Example:WHERE Salary > 50000 uses Salary index.
⭐ 7. Buffer Manager Interaction
Fetched pages (disk blocks) are brought from disk into buffer pool.
Buffer manager handles:
- Page replacement (LRU / CLOCK)
- Prefetching
- Caching
Reduces costly disk I/O.
⭐ 8. Join Algorithms in Query Execution
Join operations are costliest in query execution.

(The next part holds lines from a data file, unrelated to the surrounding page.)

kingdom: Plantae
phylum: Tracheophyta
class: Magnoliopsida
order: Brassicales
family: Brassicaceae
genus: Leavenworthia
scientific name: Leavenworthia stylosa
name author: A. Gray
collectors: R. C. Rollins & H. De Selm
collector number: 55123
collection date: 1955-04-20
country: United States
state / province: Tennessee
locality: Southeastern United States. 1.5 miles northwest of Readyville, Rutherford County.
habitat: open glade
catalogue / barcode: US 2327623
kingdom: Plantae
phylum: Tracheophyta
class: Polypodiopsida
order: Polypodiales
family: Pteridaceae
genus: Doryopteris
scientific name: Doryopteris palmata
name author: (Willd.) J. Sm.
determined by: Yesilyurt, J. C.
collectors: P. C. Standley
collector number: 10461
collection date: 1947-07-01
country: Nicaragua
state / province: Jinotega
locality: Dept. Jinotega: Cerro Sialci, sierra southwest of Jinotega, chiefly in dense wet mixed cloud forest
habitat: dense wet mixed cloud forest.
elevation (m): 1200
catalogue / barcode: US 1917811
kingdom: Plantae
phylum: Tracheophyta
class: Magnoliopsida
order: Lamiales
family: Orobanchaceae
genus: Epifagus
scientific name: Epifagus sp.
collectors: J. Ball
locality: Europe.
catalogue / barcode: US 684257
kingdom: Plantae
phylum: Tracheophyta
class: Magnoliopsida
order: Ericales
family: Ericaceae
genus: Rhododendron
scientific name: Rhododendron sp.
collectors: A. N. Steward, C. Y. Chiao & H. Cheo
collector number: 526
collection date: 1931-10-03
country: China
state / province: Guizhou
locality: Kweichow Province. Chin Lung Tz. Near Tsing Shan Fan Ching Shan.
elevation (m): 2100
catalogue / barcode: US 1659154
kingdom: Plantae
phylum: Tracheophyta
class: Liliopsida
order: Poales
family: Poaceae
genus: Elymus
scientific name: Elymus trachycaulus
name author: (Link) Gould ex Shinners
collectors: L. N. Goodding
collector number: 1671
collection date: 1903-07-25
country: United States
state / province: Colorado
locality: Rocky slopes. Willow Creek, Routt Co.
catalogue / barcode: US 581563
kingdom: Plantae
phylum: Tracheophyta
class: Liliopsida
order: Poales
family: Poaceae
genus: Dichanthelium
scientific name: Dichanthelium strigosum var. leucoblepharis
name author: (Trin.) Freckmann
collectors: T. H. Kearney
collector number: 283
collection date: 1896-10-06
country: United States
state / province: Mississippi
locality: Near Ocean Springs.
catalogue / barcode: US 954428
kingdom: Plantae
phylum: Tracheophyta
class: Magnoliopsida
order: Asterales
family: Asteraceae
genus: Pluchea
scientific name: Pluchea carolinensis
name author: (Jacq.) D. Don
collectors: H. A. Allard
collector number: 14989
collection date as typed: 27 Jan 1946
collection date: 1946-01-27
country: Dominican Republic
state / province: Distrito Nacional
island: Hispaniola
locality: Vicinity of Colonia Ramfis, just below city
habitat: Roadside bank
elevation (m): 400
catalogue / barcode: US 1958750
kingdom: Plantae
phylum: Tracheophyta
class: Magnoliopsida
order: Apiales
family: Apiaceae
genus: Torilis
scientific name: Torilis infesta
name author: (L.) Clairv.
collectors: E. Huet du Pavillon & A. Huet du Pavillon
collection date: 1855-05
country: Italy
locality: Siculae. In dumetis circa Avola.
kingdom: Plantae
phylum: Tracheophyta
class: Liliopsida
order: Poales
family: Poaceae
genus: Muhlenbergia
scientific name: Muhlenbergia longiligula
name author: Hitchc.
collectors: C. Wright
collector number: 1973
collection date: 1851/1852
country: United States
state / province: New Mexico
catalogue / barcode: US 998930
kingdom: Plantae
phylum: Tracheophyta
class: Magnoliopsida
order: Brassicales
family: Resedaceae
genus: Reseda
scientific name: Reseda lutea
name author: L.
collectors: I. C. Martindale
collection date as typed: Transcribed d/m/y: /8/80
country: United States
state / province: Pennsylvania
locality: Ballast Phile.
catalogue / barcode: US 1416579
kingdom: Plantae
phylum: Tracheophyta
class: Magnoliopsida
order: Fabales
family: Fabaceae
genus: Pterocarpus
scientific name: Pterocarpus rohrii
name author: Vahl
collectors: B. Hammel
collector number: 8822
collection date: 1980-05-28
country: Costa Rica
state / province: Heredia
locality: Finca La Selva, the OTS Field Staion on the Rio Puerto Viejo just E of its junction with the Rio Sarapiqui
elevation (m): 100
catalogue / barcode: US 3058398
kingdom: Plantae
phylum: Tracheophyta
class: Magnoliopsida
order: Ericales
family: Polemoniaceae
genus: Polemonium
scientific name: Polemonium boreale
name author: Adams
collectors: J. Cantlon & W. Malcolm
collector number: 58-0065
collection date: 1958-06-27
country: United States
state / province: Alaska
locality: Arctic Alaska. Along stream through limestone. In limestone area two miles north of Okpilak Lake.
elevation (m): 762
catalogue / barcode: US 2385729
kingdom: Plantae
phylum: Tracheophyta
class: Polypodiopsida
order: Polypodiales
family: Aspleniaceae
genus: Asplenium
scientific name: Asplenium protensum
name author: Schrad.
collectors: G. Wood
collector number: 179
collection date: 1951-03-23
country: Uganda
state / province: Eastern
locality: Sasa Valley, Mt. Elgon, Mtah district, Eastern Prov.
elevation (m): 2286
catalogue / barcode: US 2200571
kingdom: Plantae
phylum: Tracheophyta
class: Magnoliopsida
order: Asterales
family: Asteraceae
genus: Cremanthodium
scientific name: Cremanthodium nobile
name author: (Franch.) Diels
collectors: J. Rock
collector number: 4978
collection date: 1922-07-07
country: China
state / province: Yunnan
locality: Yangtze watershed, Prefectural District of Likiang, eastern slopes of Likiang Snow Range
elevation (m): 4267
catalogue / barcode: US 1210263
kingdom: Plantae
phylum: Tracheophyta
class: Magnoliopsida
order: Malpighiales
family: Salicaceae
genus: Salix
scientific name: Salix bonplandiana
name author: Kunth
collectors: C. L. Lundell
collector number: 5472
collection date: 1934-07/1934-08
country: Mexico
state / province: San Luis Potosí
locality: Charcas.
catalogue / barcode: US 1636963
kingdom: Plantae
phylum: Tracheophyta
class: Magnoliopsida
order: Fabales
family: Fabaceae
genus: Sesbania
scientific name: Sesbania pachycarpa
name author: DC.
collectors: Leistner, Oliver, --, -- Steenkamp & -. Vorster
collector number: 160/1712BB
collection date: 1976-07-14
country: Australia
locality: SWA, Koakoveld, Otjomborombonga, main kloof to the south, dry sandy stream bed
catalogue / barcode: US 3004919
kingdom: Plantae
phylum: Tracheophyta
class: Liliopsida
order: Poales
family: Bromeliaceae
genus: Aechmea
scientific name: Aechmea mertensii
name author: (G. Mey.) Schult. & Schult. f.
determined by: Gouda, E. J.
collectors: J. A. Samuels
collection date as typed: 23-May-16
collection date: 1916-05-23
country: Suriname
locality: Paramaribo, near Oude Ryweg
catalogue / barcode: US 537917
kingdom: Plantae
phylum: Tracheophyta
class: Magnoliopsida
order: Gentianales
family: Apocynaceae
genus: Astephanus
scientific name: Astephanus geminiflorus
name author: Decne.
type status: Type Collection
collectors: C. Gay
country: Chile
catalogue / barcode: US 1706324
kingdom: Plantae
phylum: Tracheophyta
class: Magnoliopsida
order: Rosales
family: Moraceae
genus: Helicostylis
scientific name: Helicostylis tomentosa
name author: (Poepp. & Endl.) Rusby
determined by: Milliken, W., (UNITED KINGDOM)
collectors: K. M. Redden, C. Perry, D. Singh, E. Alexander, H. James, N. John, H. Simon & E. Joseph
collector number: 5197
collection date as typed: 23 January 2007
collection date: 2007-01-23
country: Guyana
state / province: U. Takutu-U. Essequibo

DBMS may choose:
✔ Nested Loop Join
Simple but slow (O(n*m))
Useful when inner table is small or indexed.
✔ Merge Join
Requires sorted inputs; very efficient for large datasets.
✔ Hash Join
Creates hash table on one relation → fast for large, unsorted relations.
⭐ 9. Output Generation
After executing all RA operators, DBMS:
- Forms result tuples
- Eliminates duplicates (if required)
- Sorts (if required)
- Returns output to client
⭐ Complete Query Execution Pipeline (Diagram)
SQL Query
|
v
+------------------+
| 1. Parser |
| Syntax + Semantics |
+------------------+
|
v
+------------------+
| 2. Query Rewriter|
| RA Transformation |
+------------------+
|
v
+------------------+
| 3. Optimizer |
| Cost-based Plan |
+------------------+
|
v
+------------------+
| 4. Execution Plan |
+------------------+
|
v
+------------------------+
| 5. Execution Engine |
| - Access Methods |
| - Buffer Manager |
+------------------------+
|
v
Output
⭐ Example: Step-by-Step Query Execution
SQL Query:
SELECT Name FROM EMP WHERE DeptID = 10 AND Salary > 50000;
Step 1: Parse
No syntax errors.
Step 2: Convert to RA
π Name ( σ DeptID=10 ∧ Salary>50000 (EMP) )
Step 3: Optimization
- Push down selections early
- Use index on DeptID and Salary if available
- Choose index-scan instead of table scan
Step 4: Execution Plan
Index Scan on EMP using idx_dept_salary
Filter: DeptID=10 AND Salary>50000
Project: Name
Step 5: Execute
→ Fetch matching rows
→ Output Name column
⭐ Query Execution vs Query Processing
| Query Processing | Query Execution |
|---|---|
| Entire pipeline from parsing → optimization → execution | Final stage of actually running the physical plan |
| Includes RA rewriting, plan generation | Uses buffer manager, joins, access methods |
| Logical + physical | Physical only |
⭐ Perfect 5-Mark Short Answer
Query execution is the final phase of query processing where a physical query plan is executed by the DBMS. Steps include accessing base tables using table scans or index scans, applying selection and projection, performing join algorithms like nested loop or hash join, and retrieving data from storage via the buffer manager. The execution engine follows the optimized physical plan to produce the final result set.